Exercise objective
Should pictures appear among the records, leave them out, and copy exactly only the lines from the first through the one with "Какие дополнительные меры безопасности", inclusive.

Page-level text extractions
--- START ---

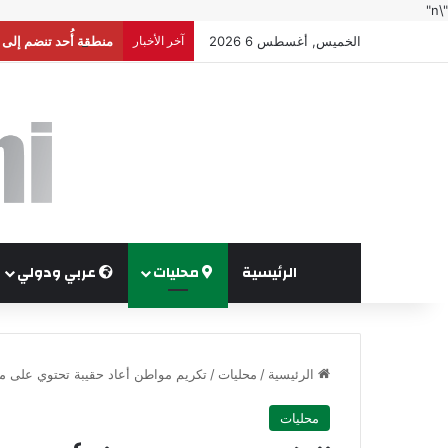
"\n"
الخميس, أغسطس 6 2026
آخر الأخبار
منطقة أُحد تنضم إلى
الرئيسية
محليات
عربي ودولي
الرئيسية
/
محليات
/
تكريم مواطن أعاد حقيبة تحتوي على مص
محليات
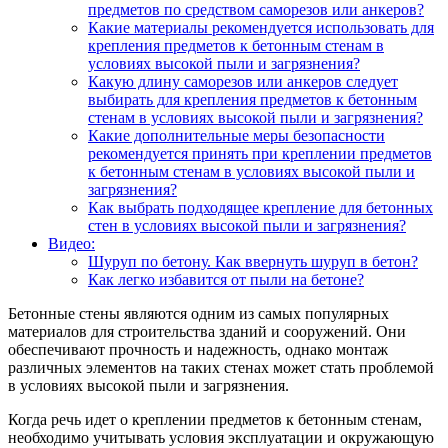
предметов по средством саморезов или анкеров?
Какие материалы рекомендуется использовать для
крепления предметов к бетонным стенам в
условиях высокой пыли и загрязнения?
Какую длину саморезов или анкеров следует
выбирать для крепления предметов к бетонным
стенам в условиях высокой пыли и загрязнения?
Какие дополнительные меры безопасности
рекомендуется принять при креплении предметов
к бетонным стенам в условиях высокой пыли и
загрязнения?
Как выбрать подходящее крепление для бетонных
стен в условиях высокой пыли и загрязнения?
Видео:
Шуруп по бетону. Как ввернуть шуруп в бетон?
Как легко избавится от пыли на бетоне?
Бетонные стены являются одним из самых популярных
материалов для строительства зданий и сооружений. Они
обеспечивают прочность и надежность, однако монтаж
различных элементов на таких стенах может стать проблемой
в условиях высокой пыли и загрязнения.
Когда речь идет о креплении предметов к бетонным стенам,
необходимо учитывать условия эксплуатации и окружающую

--- END ---

Expected answer
"\n"
الخميس, أغسطس 6 2026
آخر الأخبار
منطقة أُحد تنضم إلى
الرئيسية
محليات
عربي ودولي
الرئيسية
/
محليات
/
تكريم مواطن أعاد حقيبة تحتوي على مص
محليات
предметов по средством саморезов или анкеров?
Какие материалы рекомендуется использовать для
крепления предметов к бетонным стенам в
условиях высокой пыли и загрязнения?
Какую длину саморезов или анкеров следует
выбирать для крепления предметов к бетонным
стенам в условиях высокой пыли и загрязнения?
Какие дополнительные меры безопасности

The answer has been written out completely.